START Records shown

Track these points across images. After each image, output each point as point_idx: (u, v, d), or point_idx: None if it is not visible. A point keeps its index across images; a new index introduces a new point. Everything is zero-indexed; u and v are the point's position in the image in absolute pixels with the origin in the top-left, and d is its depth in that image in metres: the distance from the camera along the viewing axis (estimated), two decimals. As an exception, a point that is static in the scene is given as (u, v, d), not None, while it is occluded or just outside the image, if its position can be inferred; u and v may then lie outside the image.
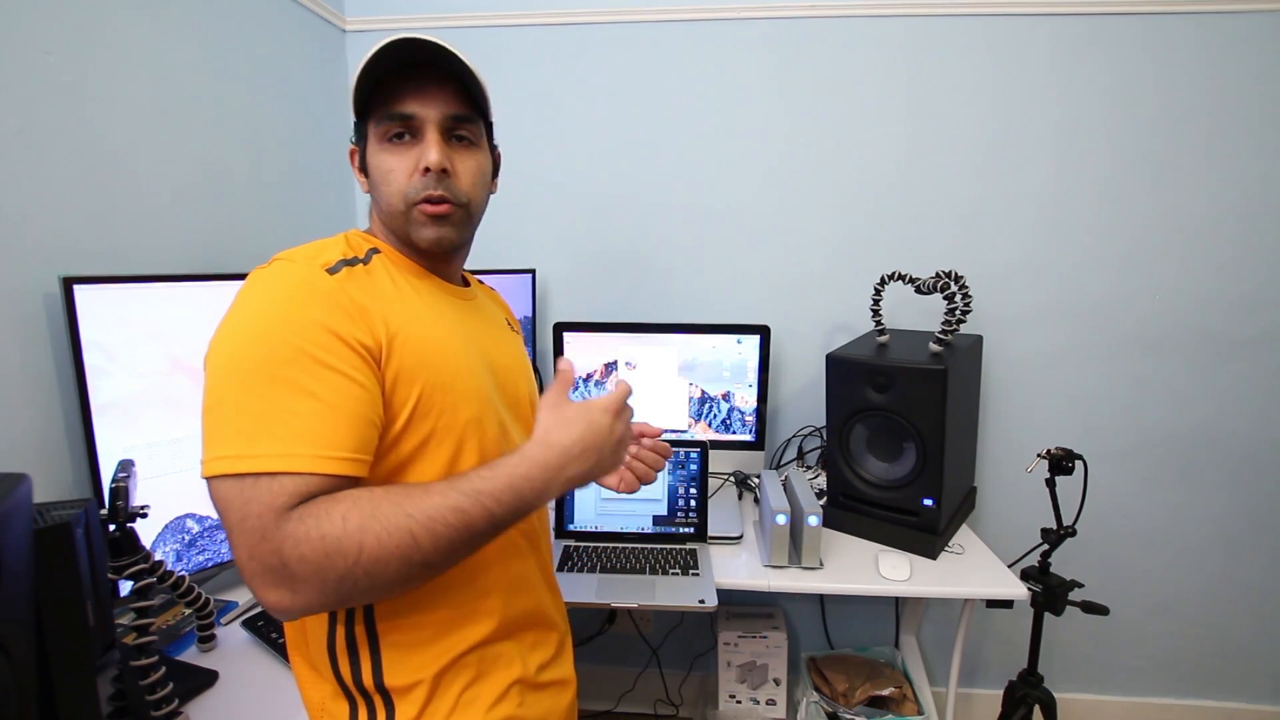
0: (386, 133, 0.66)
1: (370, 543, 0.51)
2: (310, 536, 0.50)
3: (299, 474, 0.52)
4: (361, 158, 0.70)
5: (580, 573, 1.25)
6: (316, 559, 0.50)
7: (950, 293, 1.28)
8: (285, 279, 0.59)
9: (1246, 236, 1.55)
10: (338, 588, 0.51)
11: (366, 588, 0.52)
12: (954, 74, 1.57)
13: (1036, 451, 1.31)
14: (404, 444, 0.62)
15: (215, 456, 0.53)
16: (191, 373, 1.03)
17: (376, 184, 0.68)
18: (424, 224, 0.67)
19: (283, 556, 0.50)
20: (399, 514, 0.53)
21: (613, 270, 1.74)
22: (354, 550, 0.51)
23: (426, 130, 0.66)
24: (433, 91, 0.66)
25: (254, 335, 0.55)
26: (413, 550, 0.52)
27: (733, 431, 1.61)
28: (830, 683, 1.51)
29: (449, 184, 0.67)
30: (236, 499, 0.51)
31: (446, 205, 0.67)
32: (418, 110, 0.65)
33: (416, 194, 0.66)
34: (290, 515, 0.51)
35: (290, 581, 0.50)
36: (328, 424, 0.54)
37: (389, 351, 0.60)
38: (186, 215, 1.20)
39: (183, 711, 0.83)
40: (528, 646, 0.73)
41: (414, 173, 0.66)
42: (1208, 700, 1.77)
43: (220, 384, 0.55)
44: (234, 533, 0.52)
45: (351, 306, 0.59)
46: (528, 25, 1.64)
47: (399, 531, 0.52)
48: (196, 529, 1.05)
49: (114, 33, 1.06)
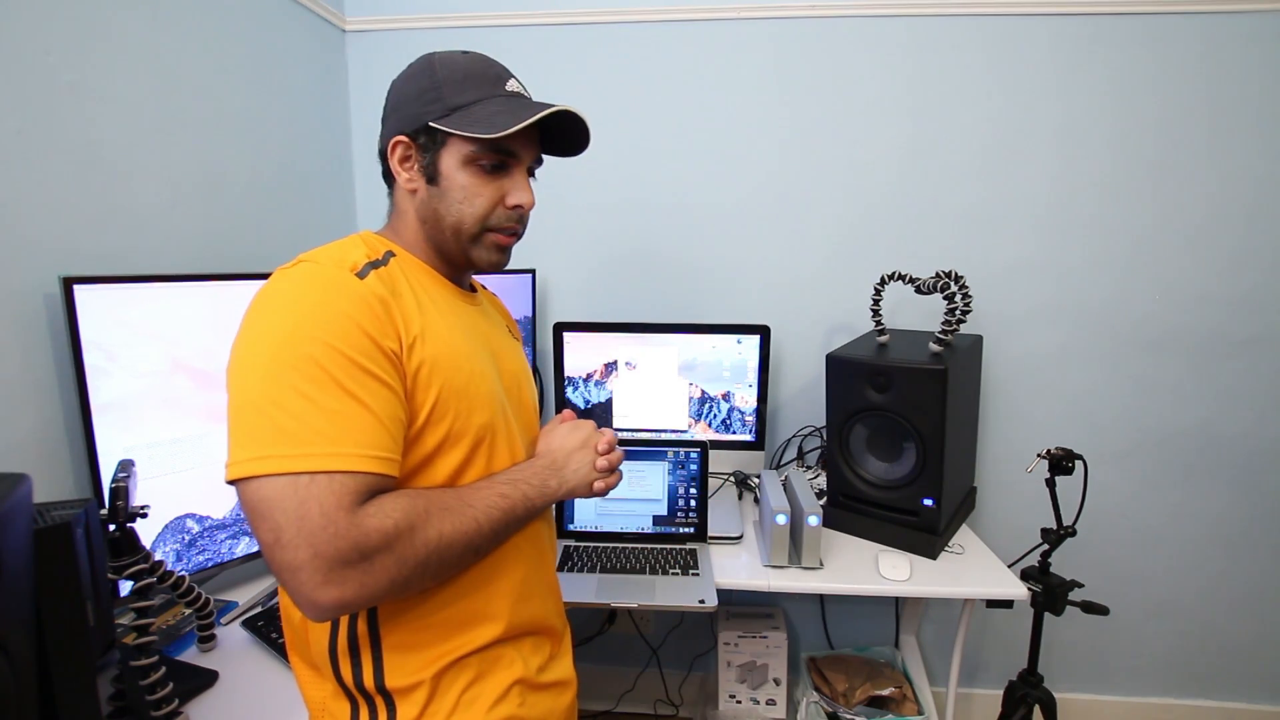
0: (481, 159, 0.68)
1: (447, 530, 0.58)
2: (401, 529, 0.55)
3: (353, 472, 0.53)
4: (429, 162, 0.68)
5: (580, 573, 1.25)
6: (402, 549, 0.55)
7: (950, 293, 1.28)
8: (316, 280, 0.59)
9: (1246, 236, 1.55)
10: (409, 575, 0.56)
11: (434, 573, 0.59)
12: (954, 74, 1.57)
13: (1036, 451, 1.31)
14: (420, 446, 0.62)
15: (255, 456, 0.52)
16: (191, 373, 1.03)
17: (452, 200, 0.69)
18: (492, 249, 0.72)
19: (364, 550, 0.52)
20: (463, 505, 0.61)
21: (613, 270, 1.74)
22: (435, 538, 0.57)
23: (519, 170, 0.71)
24: (531, 135, 0.70)
25: (288, 336, 0.55)
26: (475, 535, 0.61)
27: (733, 431, 1.61)
28: (830, 683, 1.51)
29: (524, 219, 0.74)
30: (290, 497, 0.51)
31: (515, 238, 0.74)
32: (522, 153, 0.71)
33: (499, 224, 0.71)
34: (367, 511, 0.53)
35: (364, 574, 0.52)
36: (370, 424, 0.55)
37: (410, 354, 0.61)
38: (186, 215, 1.20)
39: (183, 711, 0.83)
40: (529, 649, 0.73)
41: (499, 204, 0.70)
42: (1208, 700, 1.77)
43: (257, 384, 0.54)
44: (288, 533, 0.51)
45: (381, 310, 0.60)
46: (528, 25, 1.64)
47: (467, 520, 0.60)
48: (196, 529, 1.05)
49: (114, 33, 1.06)
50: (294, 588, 0.51)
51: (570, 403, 1.63)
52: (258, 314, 0.59)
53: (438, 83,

END Records shown

— What the exercise asks —
Taking the lines above, repeat exactly those from the line that contains "26: (413, 550, 0.52)" through the line that contains "41: (414, 173, 0.66)", and both of those lines as well. Include nothing else.

— Answer space —
26: (413, 550, 0.52)
27: (733, 431, 1.61)
28: (830, 683, 1.51)
29: (449, 184, 0.67)
30: (236, 499, 0.51)
31: (446, 205, 0.67)
32: (418, 110, 0.65)
33: (416, 194, 0.66)
34: (290, 515, 0.51)
35: (290, 581, 0.50)
36: (328, 424, 0.54)
37: (389, 351, 0.60)
38: (186, 215, 1.20)
39: (183, 711, 0.83)
40: (528, 646, 0.73)
41: (414, 173, 0.66)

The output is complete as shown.